The pedagogy of analogical thinking takes the new and makes it familiar, takes the familiar, puts it in a new light, and allows humans to reason through problems they have never seen in unfamiliar contexts. It also allows us to understand that which we cannot see at all.

For instance, students might learn about molecules’ motion by analogy to billiard-ball collisions; principles of electricity can be understood with analogies to water flow through plumbing.

Concepts from biology serve as analogies to inform the cutting edge of artificial intelligence: “neural networks” that learn how to identify images from examples (when you search cat pictures, for instance) were conceived as akin to the neurons of the brain, and “genetic algorithms” are conceptually based on evolution by natural selection—solutions are tried, evaluated, and the more successful solutions pass on properties to the next round of solutions.

Concluding Thoughts

We live in a society where the gap between the ideal and practice is so immense that we could park a fleet of Boeing 777 in the existing space. Given that we don’t have a very encouraging track record of implementing the ideals engraved in well-intended policy documents, the actual implementation of holistic and liberal learning by adopting a multidisciplinary approach as proposed in the National Education Policy (NEP 2020) will require us to go beyond our usual method of commitment and execution.

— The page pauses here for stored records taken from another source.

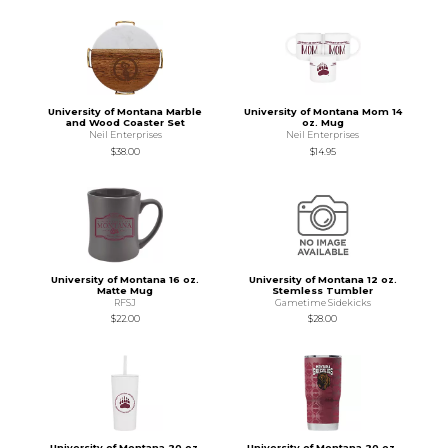
University of Montana Marble
University of Montana Mom 14
and Wood Coaster Set
oz. Mug
Neil Enterprises
Neil Enterprises
$38.00
$14.95
University of Montana 16 oz.
University of Montana 12 oz.
Matte Mug
Stemless Tumbler
RFSJ
Gametime Sidekicks
$22.00
$28.00
University of Montana 20 oz.
University of Montana 20 oz.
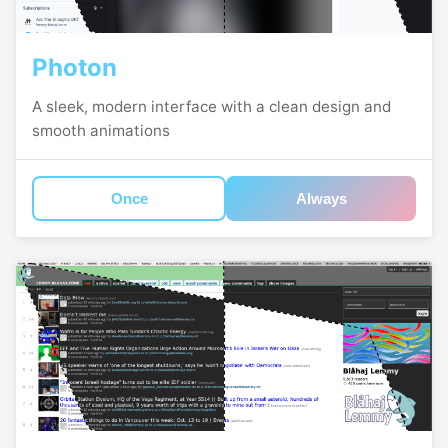
Photon
A sleek, modern interface with a clean design and
smooth animations
Once
Always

Since the stakeholders (parents, teachers, and employers) involved in this whole scheme of things do suffer from a skewed mindset, it is imperative to bring visible changes in their perspective. The speed with which we can correct the existing skewness in their perception would decide the ultimate fate of implementing the National Education Policy (NEP 2020).

As long as we keep resisting all the changes needed to overhaul the outdated legacy of the 20th-century educational ecosystem, we wouldn’t be able to prepare our next generation for the challenges and opportunities of the 21st century.